BAGNERES-DE-BIGORRE, France — Italy's Riccardo Ricco showed his strength in the mountains Sunday by winning the ninth stage of the Tour de France while Luxembourg's Kim Kirchen kept the yellow jersey as riders entered the Pyrenees.

Ricco captured a stage for the second time in cycling's premier race, finishing more than one minute ahead of Kirchen and the main pack.

Ricco, who rides for the Saunier Duval team, burst from the pack on the final ascent with about 19 miles left in the 139-mile route from Toulouse to Bagneres-de-Bigorre. He made his move when several rivals in the pack appeared vulnerable.

"It was totally improvised," he said. "I went all out to the finish. ... I was really fast today."

Ricco also won Thursday's sixth stage in the smaller Massif Central range.

"Let's say that this is really my turf, my domain," Ricco said.

He finished ahead of two AG2R riders. Russia's Vladimir Efimkin was 1 minute, 4 seconds behind and France's Cyril Dessel was 1:17 back.

The stage took the 170 riders along seven climbs, and Ricco's speed was clear in two especially demanding ones — the 8-mile Peyresourde pass and slightly shorter Aspin pass.
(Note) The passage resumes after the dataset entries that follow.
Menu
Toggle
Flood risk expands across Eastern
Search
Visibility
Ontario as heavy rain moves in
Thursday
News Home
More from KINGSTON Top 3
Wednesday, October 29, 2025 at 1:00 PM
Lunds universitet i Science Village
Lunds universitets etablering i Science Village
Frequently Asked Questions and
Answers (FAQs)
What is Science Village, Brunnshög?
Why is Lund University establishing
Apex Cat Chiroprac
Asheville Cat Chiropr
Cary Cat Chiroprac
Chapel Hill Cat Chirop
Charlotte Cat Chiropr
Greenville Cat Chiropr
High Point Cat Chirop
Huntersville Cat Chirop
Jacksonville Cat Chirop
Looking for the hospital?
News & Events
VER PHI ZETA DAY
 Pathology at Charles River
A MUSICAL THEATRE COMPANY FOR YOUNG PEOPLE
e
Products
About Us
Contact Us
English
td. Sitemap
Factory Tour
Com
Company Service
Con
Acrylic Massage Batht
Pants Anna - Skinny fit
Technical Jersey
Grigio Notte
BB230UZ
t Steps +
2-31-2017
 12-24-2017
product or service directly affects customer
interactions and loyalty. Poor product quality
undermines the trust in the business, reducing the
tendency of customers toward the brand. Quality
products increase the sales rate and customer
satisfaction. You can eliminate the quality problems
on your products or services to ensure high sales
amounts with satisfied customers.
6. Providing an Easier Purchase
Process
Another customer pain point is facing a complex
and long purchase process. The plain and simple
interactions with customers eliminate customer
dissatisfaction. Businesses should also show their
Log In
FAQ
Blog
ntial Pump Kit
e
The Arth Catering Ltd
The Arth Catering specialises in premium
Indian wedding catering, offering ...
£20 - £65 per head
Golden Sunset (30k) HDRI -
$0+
Kirchen was happy to stick with his main rivals and keep the overall lead for a fourth straight day in the three-week race that ends July 27 in Paris.

The Team Columbia rider leads Australia's Cadel Evans by six seconds. Christian Vande Velde of the United States rose to third in the standings, 44 seconds behind Kirchen.

Stefan Schumacher, a German who won Tuesday's individual time trial, lost ground on the last climb and fell to fourth overall, 56 seconds back. Among other expected contenders, Denis Menchov of Russia is fifth, 1:03 behind, and Spain's Alejandro Valverde is sixth, 1:12 back.

Evans crashed about halfway into the stage, apparently while negotiating a downhill curve. He bloodied his left elbow, thigh and knee. He rode alongside the car of Tour doctor Gerard Porte, who cleaned the injuries and appeared to apply a bandage near the rider's left shoulder.

Evans finished in the main pack of contenders just behind Dessel, also 1:17 back. Afterward, Evans said he was fine but wanted to be checked further.

A second day in the Pyrenees awaits riders Monday. The 97-mile course from Pau to the Hautacam ski resort features two climbs so hard they defy classification in cycling's ranking system.